[Einträge aus einer Sammlung]

────────────────

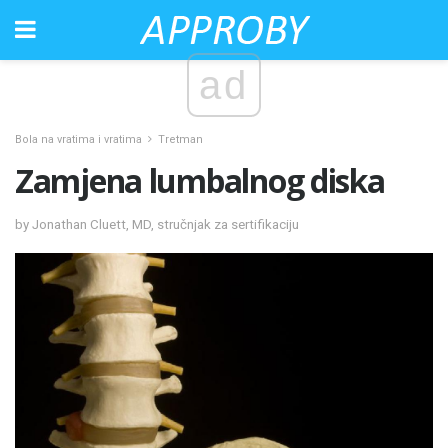
ad
Bola na vratima i vratima
Tretman
Zamjena lumbalnog diska
by Jonathan Cluett, MD, stručnjak za sertifikaciju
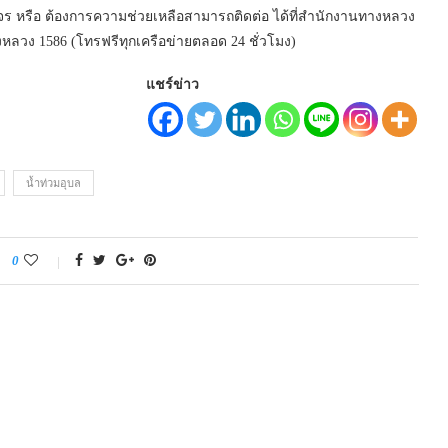
รือ ต้องการความช่วยเหลือสามารถติดต่อ ได้ที่สำนักงานทางหลวง
วง 1586 (โทรฟรีทุกเครือข่ายตลอด 24 ชั่วโมง)
แชร์ข่าว
น้ำท่วมอุบล
0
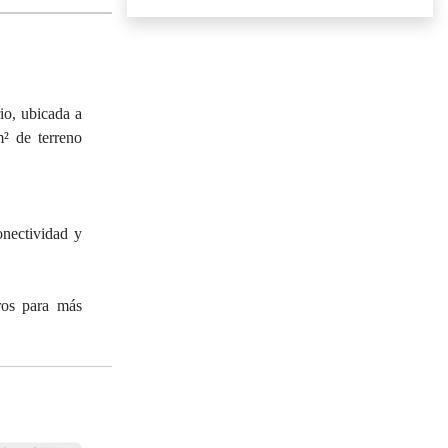
io, ubicada a
² de terreno
onectividad y
ros para más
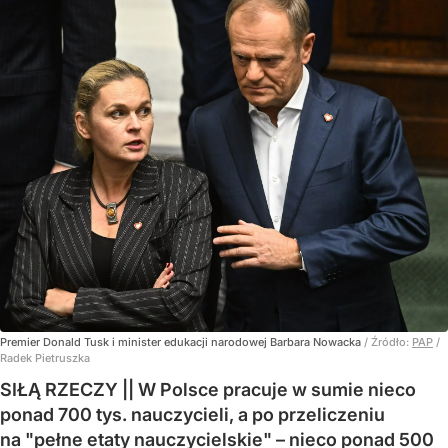
Premier Donald Tusk i minister edukacji narodowej Barbara Nowacka
/ Źródło:
PAP
/
Radek Pietruszka
SIŁĄ RZECZY || W Polsce pracuje w sumie nieco
ponad 700 tys. nauczycieli, a po przeliczeniu
na "pełne etaty nauczycielskie" – nieco ponad 500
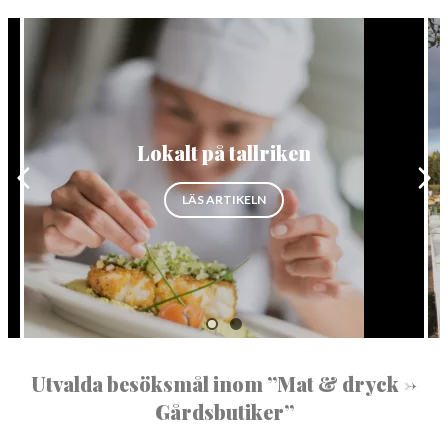
NORBERG
SALA
Sök
SKINNSKATTEBERG
SURAHAMMAR
Lokalt på tallriken
VÄSTERÅS
”LOKALT PÅ TALLRIKEN”
LÄS ARTIKELN
SATSAR PÅ LOKAL MAT”
Utvalda besöksmål inom ”Mat & dryck ->
Gårdsbutiker”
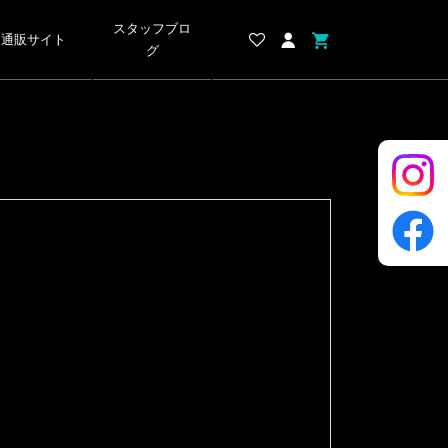
スタッフブロ
通販サイト
グ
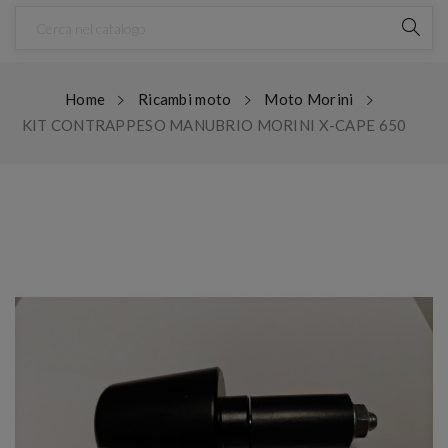
Home
Ricambi moto
Moto Morini
KIT CONTRAPPESO MANUBRIO MORINI X-CAPE 650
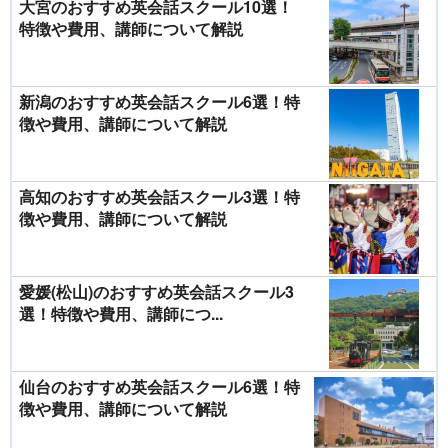
大宮のおすすめ英会話スクール10選！
特徴や費用、講師について解説
新潟のおすすめ英会話スクール6選！特
徴や費用、講師について解説
高知のおすすめ英会話スクール3選！特
徴や費用、講師について解説
愛媛(松山)のおすすめ英会話スクール3
選！特徴や費用、講師につ...
仙台のおすすめ英会話スクール6選！特
徴や費用、講師について解説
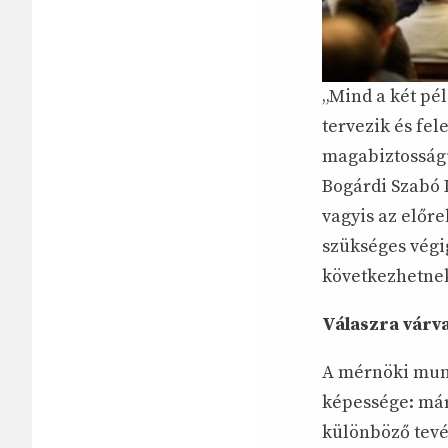
„Mind a két pél
tervezik és fel
magabiztosságu
Bogárdi Szabó 
vagyis az előr
szükséges végi
következhetne
Válaszra várv
A mérnöki munk
képessége: már
különböző tevé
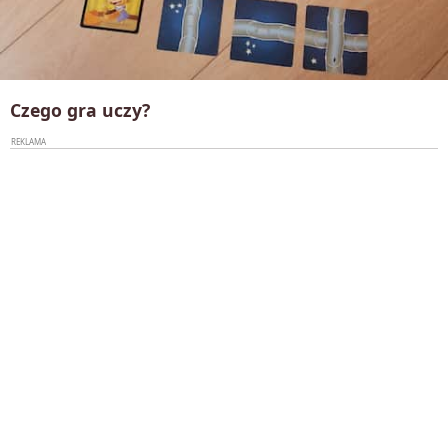
Czego gra uczy?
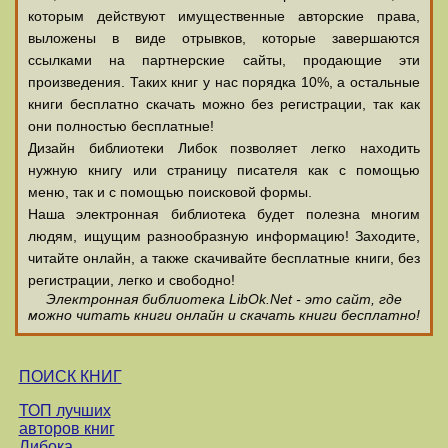
которым действуют имущественные авторские права,
выложены в виде отрывков, которые завершаются
ссылками на партнерские сайты, продающие эти
произведения. Таких книг у нас порядка 10%, а остальные
книги бесплатно скачать можно без регистрации, так как
они полностью бесплатные!
Дизайн библиотеки Либок позволяет легко находить
нужную книгу или страницу писателя как с помощью
меню, так и с помощью поисковой формы.
Наша электронная библиотека будет полезна многим
людям, ищущим разнообразную информацию! Заходите,
читайте онлайн, а также скачивайте бесплатные книги, без
регистрации, легко и свободно!
Электронная библиотека LibOk.Net - это сайт, где
можно читать книги онлайн и скачать книги бесплатно!
ПОИСК КНИГ
ТОП лучших
авторов книг
Либока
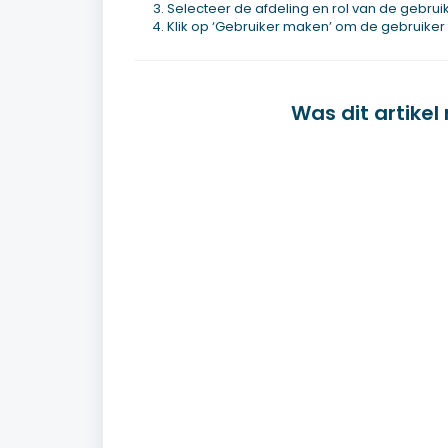
Selecteer de afdeling en rol van de gebruik
Klik op ‘Gebruiker maken’ om de gebruiker
Was dit artikel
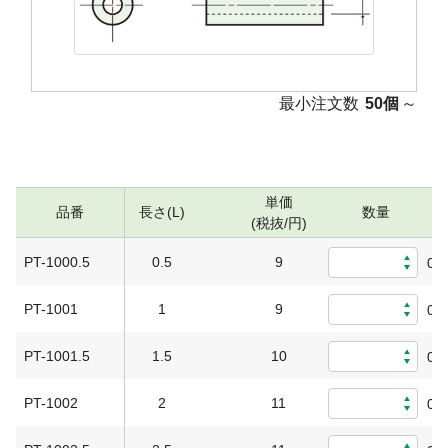
最小注文数
50個
～
単価
品番
長さ(L)
数量
(税抜/円)
PT-1000.5
0.5
9
0
PT-1001
1
9
0
PT-1001.5
1.5
10
0
PT-1002
2
11
0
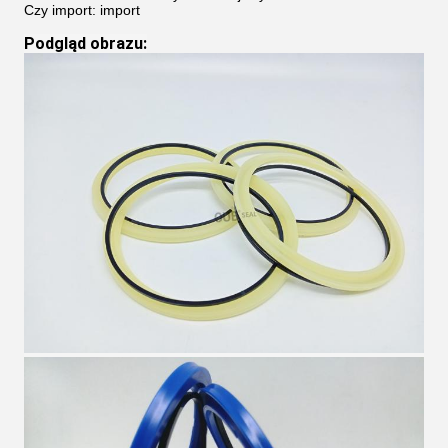
Czy import: import
Podgląd obrazu
:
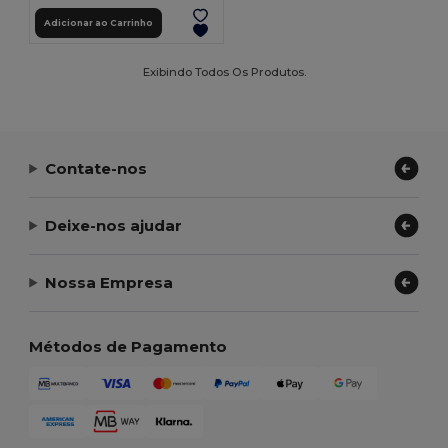
Adicionar ao Carrinho
Exibindo Todos Os Produtos.
Contate-nos
Deixe-nos ajudar
Nossa Empresa
Métodos de Pagamento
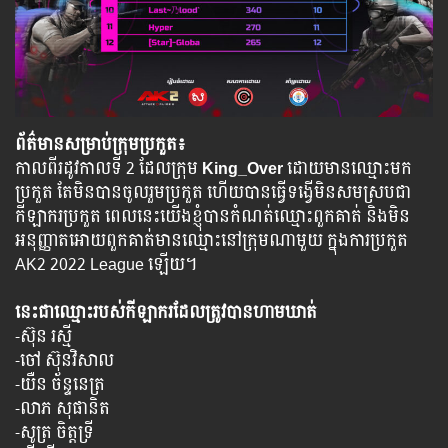
ព័ត៌មានសម្រាប់ក្រុមប្រកួត៖
កាលពីរដូវកាលទី 2 ដែលក្រុម
King_Over
ដោយមានឈ្មោះមក
ប្រកួត តែមិនបានចូលរួមប្រកួត ហើយបានធ្វើទង្វើមិនសមស្របជា
កីឡាករប្រកួត ពេលនេះយើងខ្ញុំបានកំណត់ឈ្មោះពួកគាត់ និងមិន
អនុញ្ញាតអោយពួកគាត់មានឈ្មោះនៅក្រុមណាមួយ ក្នុងការប្រកួត
AK2 2022 League ឡើយ។
នេះជាឈ្មោះរបស់កីឡាករដែលត្រូវបានហាមឃាត់
-ស៊ុន រស្មី
-ចៅ ស៊ុនវិសាល
-យឺន ច័ន្ទនេត្រ
-លាភ សុផានិត
-សូត្រ ចិត្តទ្រី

────────────────

» **Arbeitsauftrag**:
Sammle aus den Zeilen oben jede, in der die Zeichenfolge „книги“ vorkommt, und gib diese Zeilen unverändert wieder.

» **Ergebnis**:
книги бесплатно скачать можно без регистрации, так как
читайте онлайн, а также скачивайте бесплатные книги, без
можно читать книги онлайн и скачать книги бесплатно!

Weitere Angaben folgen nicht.